17 - It Comes Again

146 48 29
                                    

PS: Vote and comments are highly appreciated! :)

Trigger warning: Mental health. Reader discretion is advised.

Happy reading!

***

"Lo beneran ngomong kayak gitu ke Gista?" tanya Chandra memastikan.

Acara makan siang mereka hari ini terpaksa harus batal karena Gian tiba-tiba nggak mood buat kemana-mana dan hanya ingin berdiam diri di ruangan. Ditambah lagi, dia malu karena adegan pertengkarannya dengan Mikha didengar banyak orang. Rumor macam-macam pasti sudah menyebar ke penjuru rumah sakit sekarang.

Gian menatap Chandra yang balik menatapnya dengan pandangan penasaran. Perasaannya campur aduk. Sekarang dia nggak cuma bermasalah sama Gista, tapi juga sama Mikha. Ditambah lagi dia dengar kabar kalau Gista pagi ini masuk IGD karena sesak napas. Kemungkinan GERD-nya kambuh, dan hanya ada satu penyebab kalau GERD gadis itu kambuh—Gista pasti sedang banyak pikiran.

Kalau dipikir-pikir, mereka berdua mirip-mirip. Banyak pikiran, lalu berujung sakit.

"Iya," jawab Gian lemah. "Gue bilang gitu ke Gista."

Chandra melongo tak percaya, lalu segera bisa menguasai dirinya lagi. "Lo tuh ... kenapa sih?"

"Gue marah, gue kecewa," kata Gian.

"Lo ditolak sama Gista?"

Gian mengangguk.

Chandra melongo tak percaya lagi. "Seriously you're this low?" tanyanya. "Ditolak cewek terus ngomong sembarangan biar dia sakit hati?"

"Lo nggak ngerti!" tukas Gian nggak terima. Mungkin memang dia kelihatan nggak bisa menerima penolakan, tapi sakit hatinya lebih dari itu. Dia sudah terlanjur diberi harapan oleh Gista setinggi-tingginya, namun dihempaskan begitu saja. Apalagi, saat tahu ternyata Gista menyadari perasaannya. Gadis itu memilih diam dan malah menyakiti hatinya dengan pacaran sama laki-laki lain.
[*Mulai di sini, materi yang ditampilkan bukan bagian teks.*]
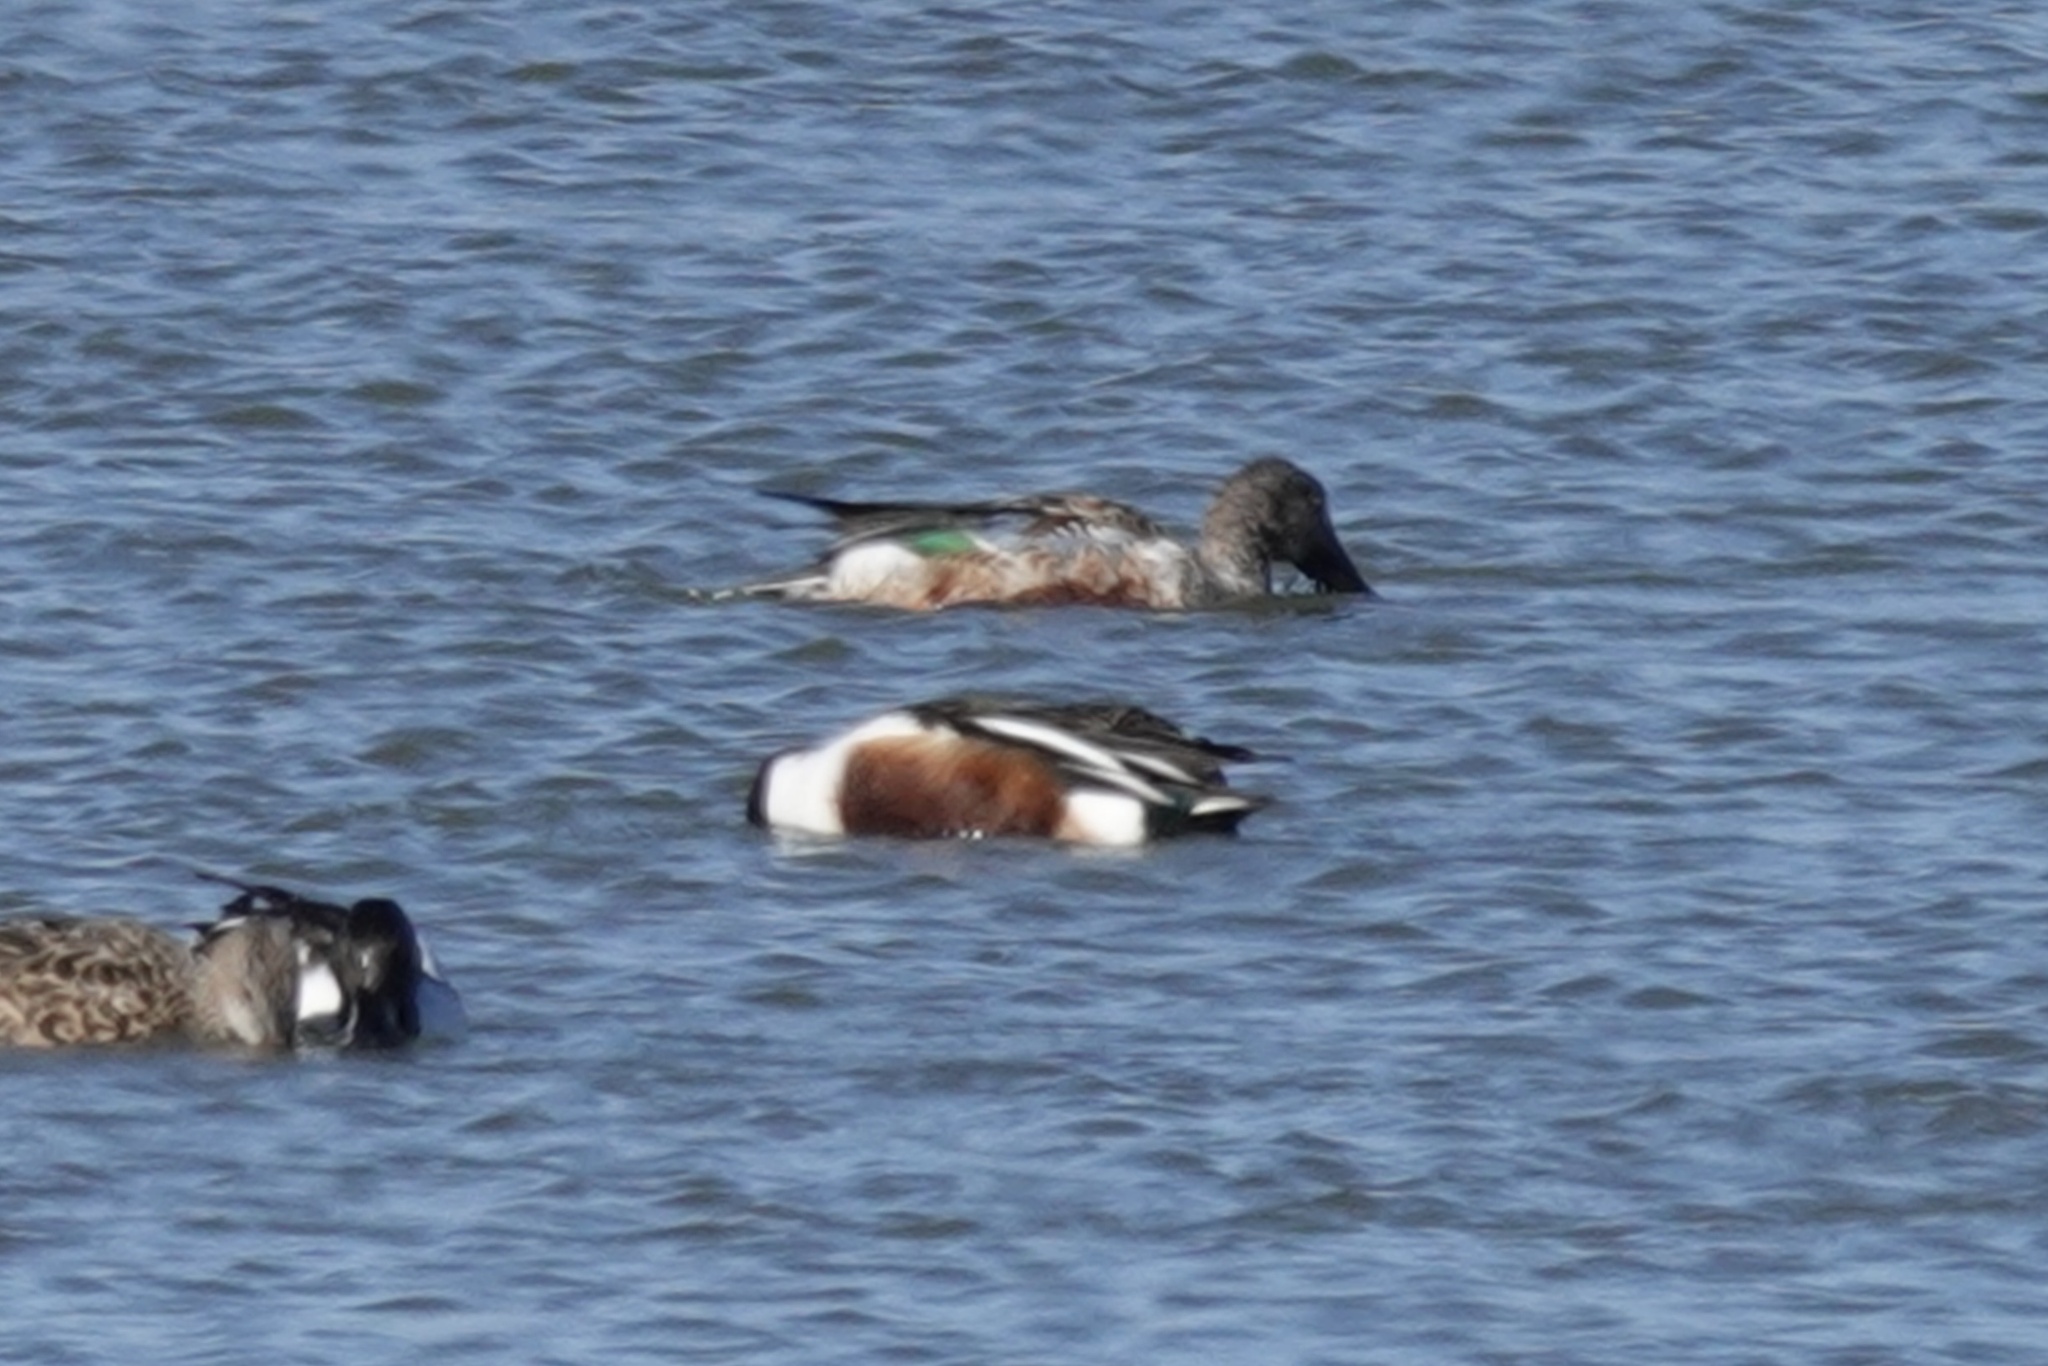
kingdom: Animalia
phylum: Chordata
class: Aves
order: Anseriformes
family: Anatidae
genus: Spatula
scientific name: Spatula clypeata
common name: Northern shoveler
"Dia udah ngasih harapan, tapi dia juga yang buang harapan gue tapi malah minta dingertiin. Minta waktu buat nerima gue," ucap Gian lagi. "Dia nggak mikir kali ya, kalau ada di posisi gue kayak gimana?"
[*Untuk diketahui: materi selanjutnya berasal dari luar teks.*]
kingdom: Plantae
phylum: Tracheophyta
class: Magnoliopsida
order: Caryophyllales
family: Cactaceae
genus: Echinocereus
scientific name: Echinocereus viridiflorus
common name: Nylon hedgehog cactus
"Hope is a dangerous thing—makanya nggak usah banyak berharap. Apalagi sama makhluk Tuhan yang namanya manusia."

"Lo dokter kok ngomongnya gitu?"

"Gue ngomong yang menurut gue bener aja."

Gian mengerang frustasi. "Ah, lo mah pokoknya nggak ngerti!"

"Gue nggak mau ngerti juga seribet apa hubungan lo berdua sampai berujung kayak gini, Yan," kata Chandra lagi. "Tapi gue nggak nyangka—you of all people ..."

Chandra nggak bisa melanjutkan kalimatnya. Dia lalu tersenyum pedih, tiba-tiba merasa perlu untuk mengasihani dirinya sendiri daripada mengasihani Gian.

Temannya itu—paling nggak—masih dikasih harapan sama Gista. Dan kalau Gian nggak sadar, sebenarnya harapan itu berbalas. Gista punya perasaan yang sama padanya. Dia hanya minta waktu. Sedangkan Chandra? Dia bahkan nggak punya harapan sama sekali. Gian punya kesempatan, sedangkan Chandra dari awal nggak punya kesempatan. Makanya dia tahu diri lalu milih buat mundur daripada sakit hati berkepanjangan.

Chandra akhirnya menyerah. Dia nggak mau berusaha buat menasihati Gian, karena satu, temannya itu keras kepala, dan dua, dia ingat prinsipnya untuk nggak terlalu ikut campur urusan orang. Chandra ikut merebahkan tubuhnya di sebelah Gian, lalu sebentuk kekhawatiran masuk ke kepalanya.